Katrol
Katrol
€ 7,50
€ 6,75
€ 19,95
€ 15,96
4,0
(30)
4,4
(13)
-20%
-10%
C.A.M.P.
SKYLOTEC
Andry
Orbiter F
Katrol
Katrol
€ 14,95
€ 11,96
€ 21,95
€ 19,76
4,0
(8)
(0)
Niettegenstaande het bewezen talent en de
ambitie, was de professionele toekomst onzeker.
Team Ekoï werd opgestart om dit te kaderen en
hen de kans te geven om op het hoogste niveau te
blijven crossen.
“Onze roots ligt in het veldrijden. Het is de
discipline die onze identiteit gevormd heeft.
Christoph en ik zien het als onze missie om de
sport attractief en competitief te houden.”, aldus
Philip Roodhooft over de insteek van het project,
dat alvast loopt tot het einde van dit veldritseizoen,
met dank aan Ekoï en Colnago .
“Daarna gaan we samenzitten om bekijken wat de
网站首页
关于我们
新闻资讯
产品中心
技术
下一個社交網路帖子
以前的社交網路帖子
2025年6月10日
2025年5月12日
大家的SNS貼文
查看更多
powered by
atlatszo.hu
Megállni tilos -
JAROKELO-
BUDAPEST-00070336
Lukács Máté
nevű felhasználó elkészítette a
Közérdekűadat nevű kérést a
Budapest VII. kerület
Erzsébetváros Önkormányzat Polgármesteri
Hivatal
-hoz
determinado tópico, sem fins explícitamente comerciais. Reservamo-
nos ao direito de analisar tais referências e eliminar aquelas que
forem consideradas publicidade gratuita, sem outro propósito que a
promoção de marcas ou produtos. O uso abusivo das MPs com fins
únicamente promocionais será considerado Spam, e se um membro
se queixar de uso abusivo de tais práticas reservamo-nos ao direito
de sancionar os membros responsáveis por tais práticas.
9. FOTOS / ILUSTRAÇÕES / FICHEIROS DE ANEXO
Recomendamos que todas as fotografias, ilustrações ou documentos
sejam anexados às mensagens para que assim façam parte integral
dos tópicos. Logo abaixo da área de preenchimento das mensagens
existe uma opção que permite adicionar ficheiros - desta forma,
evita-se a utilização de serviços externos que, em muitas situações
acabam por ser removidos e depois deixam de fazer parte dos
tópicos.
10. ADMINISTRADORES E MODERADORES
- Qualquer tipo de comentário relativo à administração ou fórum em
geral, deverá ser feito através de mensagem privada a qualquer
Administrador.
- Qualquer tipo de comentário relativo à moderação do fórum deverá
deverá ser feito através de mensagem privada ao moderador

...

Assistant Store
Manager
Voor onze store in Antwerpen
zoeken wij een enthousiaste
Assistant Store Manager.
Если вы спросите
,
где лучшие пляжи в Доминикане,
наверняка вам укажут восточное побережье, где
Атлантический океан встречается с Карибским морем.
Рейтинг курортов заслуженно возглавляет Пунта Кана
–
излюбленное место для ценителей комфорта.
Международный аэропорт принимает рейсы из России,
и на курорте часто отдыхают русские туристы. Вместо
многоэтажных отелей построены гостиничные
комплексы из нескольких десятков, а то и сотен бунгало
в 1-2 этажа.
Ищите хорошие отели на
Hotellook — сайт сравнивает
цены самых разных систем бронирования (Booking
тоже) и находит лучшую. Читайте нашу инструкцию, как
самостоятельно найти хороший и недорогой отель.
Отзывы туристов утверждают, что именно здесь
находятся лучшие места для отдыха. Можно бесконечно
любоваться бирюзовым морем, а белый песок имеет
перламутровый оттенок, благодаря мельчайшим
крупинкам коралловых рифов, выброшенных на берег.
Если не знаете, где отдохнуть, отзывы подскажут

• [What is needed]: What is needed is a single figure, the number of lines in the entries above that contain "лучшие".

• [Exercise response]: 2